4) Running Suspicious Programs
If you run a program whose primary use is as a tool to commit computer crime, you are likely to get kicked off your ISP. For example, many ISPs have a monitoring system that detects the use of the program SATAN. Run SATAN from your shell account and you are history. (Note -- you have to be root to install SATAN, so that tells your ISP right away that you have been doing no-nos. But even hacker programs tha you can install as an ordinary user can get you into trouble, too.)
**********************************************************
Newbie note: SATAN stands for Security Administration Tool for Analyzing Networks. It basically works by telnetting to one port after another of the victim computer. It determines what program (daemon) is running on each port, and figures out whether that daemon has a vulnerability that can be used to break into that computer. SATAN can be used by a sysadmin to figure out how to make his or her computer safe. Or it may be just as easily used by a computer criminal to break into someone else's computer. (And SATAN is now out of date. Run SAINT instead -- from your own computer, on your own network, or you may get kicked off your ISP. SAINT comes with SuSE Linux)
***********************************************************
5) Storing Suspicious Programs
It's nice to think that the owners of your ISP mind their own business.
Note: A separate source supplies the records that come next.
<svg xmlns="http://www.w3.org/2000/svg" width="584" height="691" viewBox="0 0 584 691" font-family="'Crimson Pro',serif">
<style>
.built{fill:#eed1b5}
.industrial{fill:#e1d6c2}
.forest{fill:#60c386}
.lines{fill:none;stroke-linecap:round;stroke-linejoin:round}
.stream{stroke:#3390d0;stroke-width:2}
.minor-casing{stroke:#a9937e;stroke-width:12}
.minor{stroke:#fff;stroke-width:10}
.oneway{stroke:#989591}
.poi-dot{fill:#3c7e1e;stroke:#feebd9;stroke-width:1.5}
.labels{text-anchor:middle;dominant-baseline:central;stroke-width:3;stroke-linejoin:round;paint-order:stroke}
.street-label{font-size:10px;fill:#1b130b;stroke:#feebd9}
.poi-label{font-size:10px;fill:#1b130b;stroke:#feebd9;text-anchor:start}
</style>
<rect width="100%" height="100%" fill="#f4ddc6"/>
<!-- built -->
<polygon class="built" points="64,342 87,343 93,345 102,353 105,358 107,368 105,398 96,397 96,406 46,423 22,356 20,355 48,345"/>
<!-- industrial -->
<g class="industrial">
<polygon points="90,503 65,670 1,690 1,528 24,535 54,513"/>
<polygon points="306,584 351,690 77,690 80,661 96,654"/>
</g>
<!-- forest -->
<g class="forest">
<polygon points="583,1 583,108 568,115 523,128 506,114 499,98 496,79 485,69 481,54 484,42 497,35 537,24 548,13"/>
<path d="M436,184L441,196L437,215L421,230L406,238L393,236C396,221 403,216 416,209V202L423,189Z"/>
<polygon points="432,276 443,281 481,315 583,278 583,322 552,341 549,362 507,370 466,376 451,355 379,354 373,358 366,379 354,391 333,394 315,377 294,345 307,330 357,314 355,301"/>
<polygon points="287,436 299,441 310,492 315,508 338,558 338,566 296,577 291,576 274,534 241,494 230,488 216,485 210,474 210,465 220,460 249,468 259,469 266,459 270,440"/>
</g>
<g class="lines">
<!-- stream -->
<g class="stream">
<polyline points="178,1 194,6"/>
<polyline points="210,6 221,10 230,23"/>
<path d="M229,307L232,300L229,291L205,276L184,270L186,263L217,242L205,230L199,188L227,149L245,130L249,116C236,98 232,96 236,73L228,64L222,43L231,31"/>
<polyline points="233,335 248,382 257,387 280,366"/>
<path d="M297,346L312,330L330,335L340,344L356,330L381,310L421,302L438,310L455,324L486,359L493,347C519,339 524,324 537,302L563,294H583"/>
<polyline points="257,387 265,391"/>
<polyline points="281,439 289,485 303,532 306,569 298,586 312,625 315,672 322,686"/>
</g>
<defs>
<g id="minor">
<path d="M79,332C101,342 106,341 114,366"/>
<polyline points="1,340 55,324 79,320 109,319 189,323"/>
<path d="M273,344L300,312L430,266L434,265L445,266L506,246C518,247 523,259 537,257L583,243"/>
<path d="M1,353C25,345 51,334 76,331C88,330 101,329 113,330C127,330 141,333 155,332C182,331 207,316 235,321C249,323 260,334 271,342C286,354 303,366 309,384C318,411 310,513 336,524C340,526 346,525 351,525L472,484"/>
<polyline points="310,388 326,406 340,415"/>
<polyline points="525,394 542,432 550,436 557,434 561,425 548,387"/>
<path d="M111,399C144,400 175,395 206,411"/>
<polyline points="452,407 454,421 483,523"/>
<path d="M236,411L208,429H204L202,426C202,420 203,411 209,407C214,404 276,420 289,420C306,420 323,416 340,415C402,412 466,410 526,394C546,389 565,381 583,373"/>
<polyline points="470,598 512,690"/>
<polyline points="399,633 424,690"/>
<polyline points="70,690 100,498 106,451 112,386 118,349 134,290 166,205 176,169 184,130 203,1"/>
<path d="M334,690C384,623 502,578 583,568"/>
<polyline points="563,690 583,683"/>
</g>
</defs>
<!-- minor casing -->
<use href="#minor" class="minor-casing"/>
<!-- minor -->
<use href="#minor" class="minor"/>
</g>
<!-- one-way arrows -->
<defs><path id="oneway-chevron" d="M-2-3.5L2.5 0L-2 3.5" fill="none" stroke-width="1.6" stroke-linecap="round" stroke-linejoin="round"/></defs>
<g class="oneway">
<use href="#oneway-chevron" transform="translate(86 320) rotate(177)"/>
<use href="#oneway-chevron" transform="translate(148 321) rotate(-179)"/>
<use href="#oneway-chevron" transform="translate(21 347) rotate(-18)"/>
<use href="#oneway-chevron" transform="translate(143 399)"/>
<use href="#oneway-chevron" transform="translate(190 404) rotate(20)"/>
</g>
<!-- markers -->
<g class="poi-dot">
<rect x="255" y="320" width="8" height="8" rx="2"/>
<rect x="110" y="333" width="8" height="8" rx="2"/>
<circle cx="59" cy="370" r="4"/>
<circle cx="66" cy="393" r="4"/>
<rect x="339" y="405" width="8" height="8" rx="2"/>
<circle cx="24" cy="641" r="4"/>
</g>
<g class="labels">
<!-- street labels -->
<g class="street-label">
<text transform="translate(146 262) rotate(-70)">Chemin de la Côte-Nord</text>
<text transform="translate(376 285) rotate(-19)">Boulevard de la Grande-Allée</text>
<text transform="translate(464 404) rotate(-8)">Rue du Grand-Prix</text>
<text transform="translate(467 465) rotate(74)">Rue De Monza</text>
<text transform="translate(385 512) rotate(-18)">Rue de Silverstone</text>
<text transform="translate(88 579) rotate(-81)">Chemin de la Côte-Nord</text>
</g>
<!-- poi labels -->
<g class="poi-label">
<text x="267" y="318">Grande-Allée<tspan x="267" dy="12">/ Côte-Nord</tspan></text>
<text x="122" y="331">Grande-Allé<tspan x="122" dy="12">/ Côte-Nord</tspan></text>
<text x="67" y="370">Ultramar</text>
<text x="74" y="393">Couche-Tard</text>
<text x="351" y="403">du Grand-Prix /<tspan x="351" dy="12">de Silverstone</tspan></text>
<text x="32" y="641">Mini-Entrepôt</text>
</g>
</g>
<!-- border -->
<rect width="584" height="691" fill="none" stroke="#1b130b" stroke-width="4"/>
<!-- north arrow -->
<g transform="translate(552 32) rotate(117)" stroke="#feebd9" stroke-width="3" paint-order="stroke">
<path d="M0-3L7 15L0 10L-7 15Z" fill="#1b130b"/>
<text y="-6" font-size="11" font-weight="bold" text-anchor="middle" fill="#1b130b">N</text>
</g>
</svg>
But they don't. They snoop in the directories of their users. They laugh at your email. OK, maybe they are really high-minded and resist the temptation to snoop in your email. But chances are high that they will snoop in your shell log files that record every keystroke you make while in your shell account. If they don't like what they see, next they will be prowling your program files.
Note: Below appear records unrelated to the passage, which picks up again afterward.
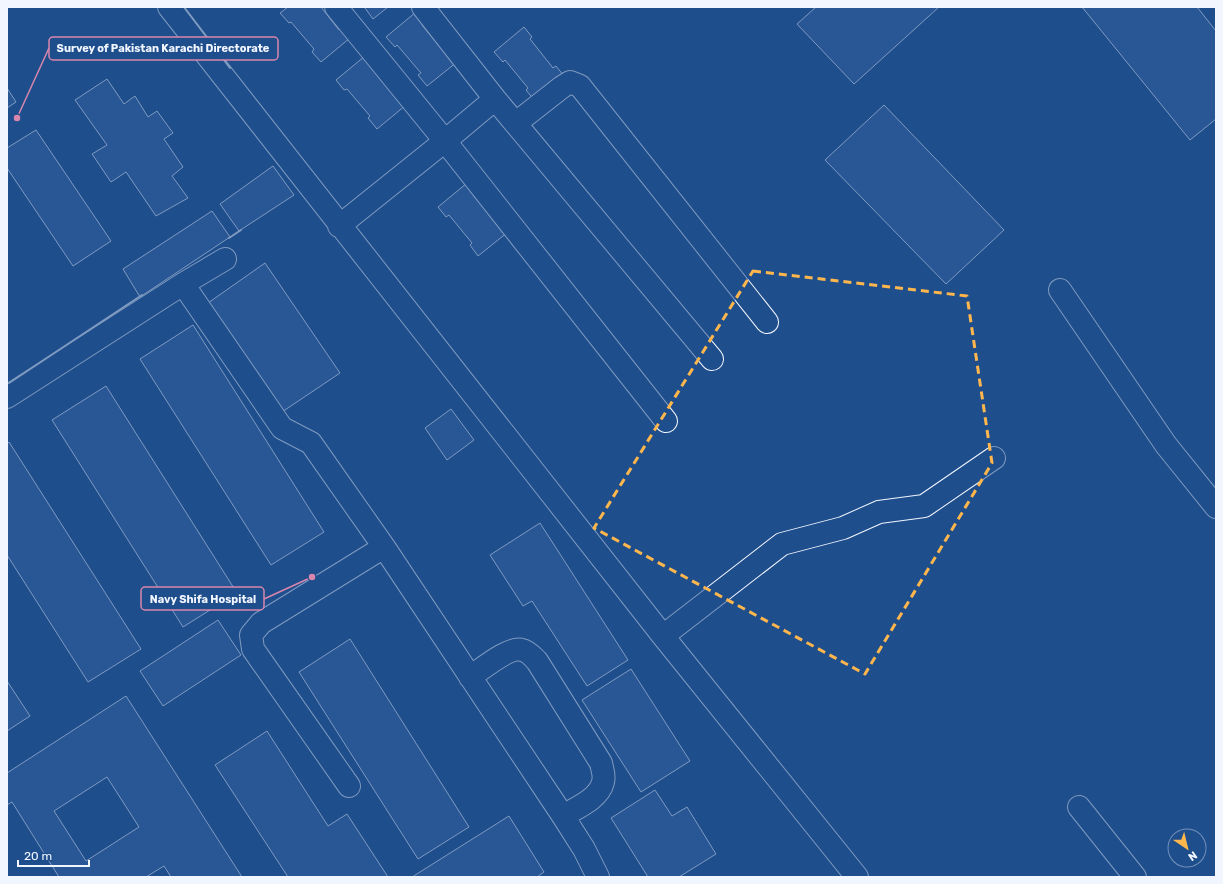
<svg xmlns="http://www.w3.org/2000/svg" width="1223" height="884" viewBox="0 0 1223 884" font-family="Rubik,sans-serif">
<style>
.building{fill:#3563a3;stroke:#f2f6ff;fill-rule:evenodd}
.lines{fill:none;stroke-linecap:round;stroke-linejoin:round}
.minor-casing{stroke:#f2f6ff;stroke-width:24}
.minor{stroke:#1f4e8c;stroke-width:22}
.wall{stroke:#f2f6ff;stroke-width:2}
.marked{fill:none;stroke:#ffb74d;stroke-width:3;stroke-dasharray:8 5;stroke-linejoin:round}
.leader{fill:none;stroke:#da87ad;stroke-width:1.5}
.callout-dot{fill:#da87ad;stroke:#1f4e8c;stroke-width:1.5}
.callout{fill:#1f4e8c;stroke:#da87ad;stroke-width:1.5}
.callout-label{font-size:11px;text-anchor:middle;font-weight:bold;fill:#f2f6ff}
</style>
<rect width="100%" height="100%" fill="#1f4e8c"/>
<!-- building -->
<path class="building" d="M288,7h33l18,23 3,-3 8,11 -29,24 -9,-10 2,-3 -23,-27 -2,1 -9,-10z
M366,7h22l-15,12 -8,-11z
M816,7h123l-85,77 -57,-60z
M1082,7h115l19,24v88l-26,21z
M416,12l8,10 -2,3 23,28 3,-2 9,11 -30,24 -9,-11 3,-2 -24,-28 -2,2 -9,-10z
M524,27l8,10 -2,2 23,29 3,-2 8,10 -29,25 -9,-11 2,-2 -23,-28 -2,2 -9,-10z
M365,56l41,49 -29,24 -9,-11 2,-2 -23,-27 -3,1 -8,-10z
M107,79l17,25 11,-8 13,21 9,-6 16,22 -9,6 19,28 -11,9 16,22 -32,18 -30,-44 -15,10 -19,-28 15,-9 -32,-45z
M7,88l9,14 -9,6z
M884,105l120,125 -58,54 -121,-124z
M36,130l75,111 -38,25 -66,-98v-20z
M273,166l21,29 -55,36 -19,-27z
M467,183l9,10 -3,2 24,28 11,9 -30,24 -8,-11 2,-2 -23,-28 -3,2 -8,-10z
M212,211l18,26 -90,60 -17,-28z
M265,263l75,110 -58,39 -74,-109z
M193,325l131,207 -53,33 -131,-206z
M106,386l131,207 -54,34 -131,-207z
M451,409l23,31 -27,20 -22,-32z
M9,442l132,207 -53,33 -81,-127v-111z
M540,523l88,137 -41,26 -55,-85 -9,5 -33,-51z
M218,620l23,35 -78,51 -23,-35z
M350,639l119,188 -51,32 -119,-187z
M631,669l59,92 -49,31 -59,-92z
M7,681l23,35 -23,15z
M126,696l116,181h-71l-7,-11 -18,11h-87l-47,-75 -5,3v-32zM107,777l32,50 -53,34 -32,-50z
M267,731l61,95 19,-12 41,63h-100l-73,-112z
M655,790l17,26 15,-9 29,47 -37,23h-31l-37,-59z
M509,816l35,56 -7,5h-125z"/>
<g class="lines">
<defs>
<path id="minor" d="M169,7l494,629 194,241
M336,7l109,134 221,280
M423,7l72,92 217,260
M516,123l46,-36 8,-5 10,4 187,236
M339,226l106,-85 50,-42
M183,284l99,144 29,15 73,104 179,269 21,33 14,28
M1060,290l106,155 50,62
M7,397l176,-113 42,-25
M663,636l119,-92 61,-16 36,-16 45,-6 70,-48
M470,677c11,-7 39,-31 52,-27 6,1 11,7 15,11l64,102c1,6 4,12 2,19 -4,17 -27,26 -40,34
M349,786l-96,-137 -2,-14 10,-12 123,-76
M1079,807l56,70"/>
</defs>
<!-- minor casing -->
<use href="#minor" class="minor-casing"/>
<!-- minor -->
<use href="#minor" class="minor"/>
<!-- wall -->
<path class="wall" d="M184,7l46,61
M229,238l12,-8
M9,383l133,-88"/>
</g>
<!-- marked area -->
<path d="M0 0H1223V884H0ZM753,271l214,25 25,167 -127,211 -271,-146z" fill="#1f4e8c" fill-opacity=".55" fill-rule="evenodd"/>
<path class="marked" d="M753,271l214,25 25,167 -127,211 -271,-146z"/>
<!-- callouts -->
<path class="leader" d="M17 118L49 48M312 577L264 599"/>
<g class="callout-dot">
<circle cx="17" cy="118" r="4"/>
<circle cx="312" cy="577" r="4"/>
</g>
<g class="callout">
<rect x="49" y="37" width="229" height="23" rx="4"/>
<rect x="141" y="587" width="123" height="23" rx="4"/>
</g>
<g class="callout-label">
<text x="163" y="52">Survey of Pakistan Karachi Directorate</text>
<text x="203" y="603">Navy Shifa Hospital</text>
</g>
<!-- border -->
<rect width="1223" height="884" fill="none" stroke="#f2f6ff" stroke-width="16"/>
<!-- north arrow -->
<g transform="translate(1187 848) rotate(145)"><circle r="19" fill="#1f4e8c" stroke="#7391ba"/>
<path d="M0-3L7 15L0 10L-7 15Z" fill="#ffb74d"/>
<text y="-6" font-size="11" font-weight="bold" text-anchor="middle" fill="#f2f6ff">N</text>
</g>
<!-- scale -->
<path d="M18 860v6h71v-6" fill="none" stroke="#f2f6ff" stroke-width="2"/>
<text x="24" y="860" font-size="12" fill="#f2f6ff" stroke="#1f4e8c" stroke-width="3" paint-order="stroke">20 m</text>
</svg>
One solution to this problem is to give your evil hacker tools innocuous names. For example, you could rename SATAN to ANGEL. But your sysdamin may try running your programs to see what they do. If any of your programs turn out to be commonly used to commit computer crimes, you are history.
Wait, wait, you are saying. Why get a shell account if I can get kicked out even for legal, innocuous hacking? After all, SATAN is legal to use. In fact, you can learn lots of neat stuff with SATAN. Most hacker tools, even if they are primarily used to commit crimes, are also educational. Certainly if you want to become a sysadmin someday you will need to learn how these programs work.
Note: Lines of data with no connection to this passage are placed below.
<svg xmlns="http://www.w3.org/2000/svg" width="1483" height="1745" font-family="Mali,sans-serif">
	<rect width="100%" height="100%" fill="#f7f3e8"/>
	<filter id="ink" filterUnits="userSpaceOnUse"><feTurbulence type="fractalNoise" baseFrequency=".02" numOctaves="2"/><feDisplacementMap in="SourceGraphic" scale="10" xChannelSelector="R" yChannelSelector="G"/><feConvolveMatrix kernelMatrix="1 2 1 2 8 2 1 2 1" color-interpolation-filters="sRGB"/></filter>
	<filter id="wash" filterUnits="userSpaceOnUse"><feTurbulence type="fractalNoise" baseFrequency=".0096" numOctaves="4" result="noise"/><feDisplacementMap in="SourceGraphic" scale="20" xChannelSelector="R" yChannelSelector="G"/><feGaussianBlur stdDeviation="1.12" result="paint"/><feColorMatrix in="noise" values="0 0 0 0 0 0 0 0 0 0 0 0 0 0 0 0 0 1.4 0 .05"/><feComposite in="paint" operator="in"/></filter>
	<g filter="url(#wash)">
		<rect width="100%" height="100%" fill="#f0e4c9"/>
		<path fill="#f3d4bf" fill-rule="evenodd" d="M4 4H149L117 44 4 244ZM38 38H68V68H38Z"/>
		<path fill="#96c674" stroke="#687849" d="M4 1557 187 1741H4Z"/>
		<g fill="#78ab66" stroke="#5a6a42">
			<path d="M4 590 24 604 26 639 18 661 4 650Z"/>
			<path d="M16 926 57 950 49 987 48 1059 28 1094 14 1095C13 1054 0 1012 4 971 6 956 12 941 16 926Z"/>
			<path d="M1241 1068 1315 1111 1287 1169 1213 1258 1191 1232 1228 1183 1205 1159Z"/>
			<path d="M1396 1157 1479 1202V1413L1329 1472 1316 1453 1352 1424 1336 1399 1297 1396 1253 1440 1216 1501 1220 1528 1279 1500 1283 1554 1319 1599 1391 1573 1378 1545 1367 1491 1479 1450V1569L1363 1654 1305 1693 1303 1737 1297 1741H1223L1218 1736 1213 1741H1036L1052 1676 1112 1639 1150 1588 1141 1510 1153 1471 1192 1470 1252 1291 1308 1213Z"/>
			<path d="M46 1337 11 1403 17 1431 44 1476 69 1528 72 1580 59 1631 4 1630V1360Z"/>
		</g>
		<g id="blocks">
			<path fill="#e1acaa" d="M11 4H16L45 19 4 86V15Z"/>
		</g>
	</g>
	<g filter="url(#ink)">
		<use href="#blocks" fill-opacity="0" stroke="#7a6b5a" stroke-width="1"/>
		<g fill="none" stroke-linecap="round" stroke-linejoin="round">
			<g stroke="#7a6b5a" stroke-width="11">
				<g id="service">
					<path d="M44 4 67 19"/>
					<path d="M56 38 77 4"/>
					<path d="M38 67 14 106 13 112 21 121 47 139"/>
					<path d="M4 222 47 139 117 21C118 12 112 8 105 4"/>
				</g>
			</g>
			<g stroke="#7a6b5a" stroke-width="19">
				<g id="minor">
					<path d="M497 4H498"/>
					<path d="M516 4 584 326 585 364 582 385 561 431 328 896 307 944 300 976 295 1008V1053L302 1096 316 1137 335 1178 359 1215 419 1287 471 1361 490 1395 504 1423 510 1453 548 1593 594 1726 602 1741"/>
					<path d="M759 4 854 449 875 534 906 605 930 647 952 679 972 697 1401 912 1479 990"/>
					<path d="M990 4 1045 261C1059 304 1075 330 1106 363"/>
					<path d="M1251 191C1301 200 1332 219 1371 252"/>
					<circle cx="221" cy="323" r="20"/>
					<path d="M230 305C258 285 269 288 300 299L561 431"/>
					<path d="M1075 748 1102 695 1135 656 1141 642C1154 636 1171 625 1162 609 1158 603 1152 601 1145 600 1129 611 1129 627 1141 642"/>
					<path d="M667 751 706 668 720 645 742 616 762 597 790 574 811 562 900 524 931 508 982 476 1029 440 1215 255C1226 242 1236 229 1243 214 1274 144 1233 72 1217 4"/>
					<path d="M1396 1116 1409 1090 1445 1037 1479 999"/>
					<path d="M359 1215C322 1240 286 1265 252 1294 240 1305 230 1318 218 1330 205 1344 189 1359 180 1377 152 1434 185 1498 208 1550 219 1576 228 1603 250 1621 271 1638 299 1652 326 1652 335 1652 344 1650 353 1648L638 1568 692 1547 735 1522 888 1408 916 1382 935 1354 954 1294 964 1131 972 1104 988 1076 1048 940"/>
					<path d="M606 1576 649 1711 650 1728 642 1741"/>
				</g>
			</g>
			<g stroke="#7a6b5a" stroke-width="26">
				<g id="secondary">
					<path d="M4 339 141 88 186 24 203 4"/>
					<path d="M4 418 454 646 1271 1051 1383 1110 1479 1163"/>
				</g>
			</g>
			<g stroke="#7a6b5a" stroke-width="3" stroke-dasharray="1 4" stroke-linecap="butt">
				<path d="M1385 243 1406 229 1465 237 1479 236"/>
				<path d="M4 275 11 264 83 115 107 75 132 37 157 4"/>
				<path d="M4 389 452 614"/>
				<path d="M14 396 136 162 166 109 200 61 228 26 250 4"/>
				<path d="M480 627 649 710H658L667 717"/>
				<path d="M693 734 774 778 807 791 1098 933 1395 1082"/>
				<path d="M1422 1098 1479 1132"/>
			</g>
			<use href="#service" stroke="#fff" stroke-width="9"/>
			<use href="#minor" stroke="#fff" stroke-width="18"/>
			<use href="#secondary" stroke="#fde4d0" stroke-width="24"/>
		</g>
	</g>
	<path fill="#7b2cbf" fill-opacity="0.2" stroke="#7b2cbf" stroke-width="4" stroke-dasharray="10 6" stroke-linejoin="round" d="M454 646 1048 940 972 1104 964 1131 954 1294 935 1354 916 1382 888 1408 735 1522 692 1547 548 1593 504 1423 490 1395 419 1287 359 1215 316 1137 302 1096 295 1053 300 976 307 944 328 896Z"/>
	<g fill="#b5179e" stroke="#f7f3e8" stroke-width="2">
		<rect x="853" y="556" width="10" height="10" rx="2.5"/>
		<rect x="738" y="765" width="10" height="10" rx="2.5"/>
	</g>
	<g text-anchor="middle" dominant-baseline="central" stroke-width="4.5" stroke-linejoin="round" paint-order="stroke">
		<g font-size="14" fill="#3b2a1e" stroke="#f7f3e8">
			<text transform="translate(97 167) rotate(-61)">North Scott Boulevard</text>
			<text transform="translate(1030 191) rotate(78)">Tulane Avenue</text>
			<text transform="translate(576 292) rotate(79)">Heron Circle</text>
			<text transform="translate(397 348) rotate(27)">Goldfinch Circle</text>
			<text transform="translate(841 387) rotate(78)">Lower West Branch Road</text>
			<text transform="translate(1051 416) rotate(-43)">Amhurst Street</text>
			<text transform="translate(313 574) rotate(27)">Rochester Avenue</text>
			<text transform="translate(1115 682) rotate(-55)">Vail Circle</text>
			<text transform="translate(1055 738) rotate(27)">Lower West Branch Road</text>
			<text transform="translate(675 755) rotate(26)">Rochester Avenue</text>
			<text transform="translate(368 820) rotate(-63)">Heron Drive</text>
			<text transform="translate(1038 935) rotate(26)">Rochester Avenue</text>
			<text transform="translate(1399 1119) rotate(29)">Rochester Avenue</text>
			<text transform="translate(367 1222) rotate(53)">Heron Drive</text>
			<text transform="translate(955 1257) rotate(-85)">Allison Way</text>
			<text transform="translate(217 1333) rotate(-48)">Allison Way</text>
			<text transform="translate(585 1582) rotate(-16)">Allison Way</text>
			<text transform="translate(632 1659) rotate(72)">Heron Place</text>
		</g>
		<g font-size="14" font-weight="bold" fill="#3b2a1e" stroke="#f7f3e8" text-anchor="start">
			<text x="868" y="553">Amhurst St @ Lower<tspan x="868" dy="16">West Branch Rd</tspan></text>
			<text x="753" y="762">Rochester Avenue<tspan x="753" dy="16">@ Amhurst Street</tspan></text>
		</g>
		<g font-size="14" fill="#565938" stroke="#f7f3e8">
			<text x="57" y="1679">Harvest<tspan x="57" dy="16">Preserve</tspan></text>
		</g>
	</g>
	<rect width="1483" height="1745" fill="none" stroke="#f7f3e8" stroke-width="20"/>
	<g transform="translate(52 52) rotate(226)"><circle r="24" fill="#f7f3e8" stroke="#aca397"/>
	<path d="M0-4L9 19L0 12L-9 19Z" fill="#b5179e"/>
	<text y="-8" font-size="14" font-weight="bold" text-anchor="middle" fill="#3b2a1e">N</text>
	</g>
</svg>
Sigh, you may as well learn the truth. Shell accounts are kind of like hacker training wheels. They are OK for beginner stuff. But to become a serious hacker, you either need to find an ISP run by hackers who will accept you and let you do all sorts of suspicious things right under their nose. Yeah, sure. Or you can install some form of Unix on your home computer. But that's another Guide to (mostly) Harmless Hacking (Vol. 2 Number 2: Linux!).
If you have Unix on your home computer and use a PPP connection to get into the Internet, your ISP is much less likely to snoop on you. Or try making friends with your sysadmin and explaining what you are doing. Who knows, you may end up working for your ISP!
In the meantime, you can use your shell account to practice just about anything Unixy that won't make your sysadmin go ballistic.